• WORK TO COMPLETE: Please retype every line of text in the material below, character for character, and leave the pictures out.

• MATERIAL SHOWN:
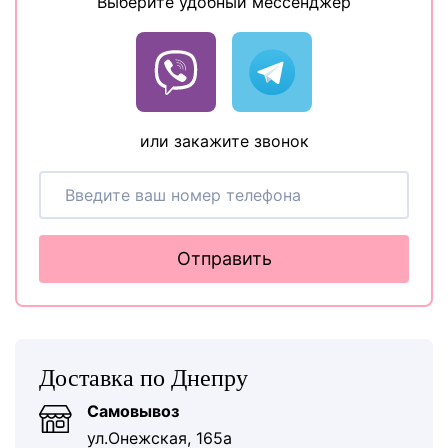
Выберите удобный мессенджер
или закажите звонок
Отправить
Доставка по Днепру
Самовывоз
ул.Онежская, 165а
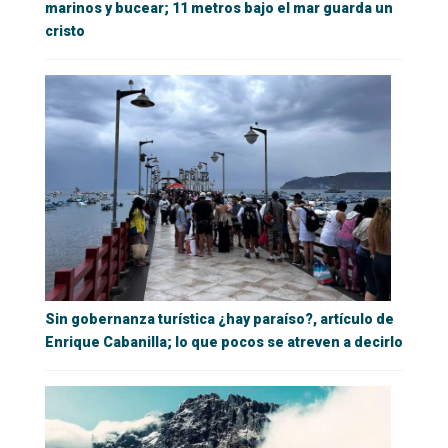
marinos y bucear; 11 metros bajo el mar guarda un
cristo
Sin gobernanza turística ¿hay paraíso?, artículo de
Enrique Cabanilla; lo que pocos se atreven a decirlo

• SOLVED PROBLEM:
Выберите удобный мессенджер
или закажите звонок
Отправить
Доставка по Днепру
Самовывоз
ул.Онежская, 165а
marinos y bucear; 11 metros bajo el mar guarda un
cristo
Sin gobernanza turística ¿hay paraíso?, artículo de
Enrique Cabanilla; lo que pocos se atreven a decirlo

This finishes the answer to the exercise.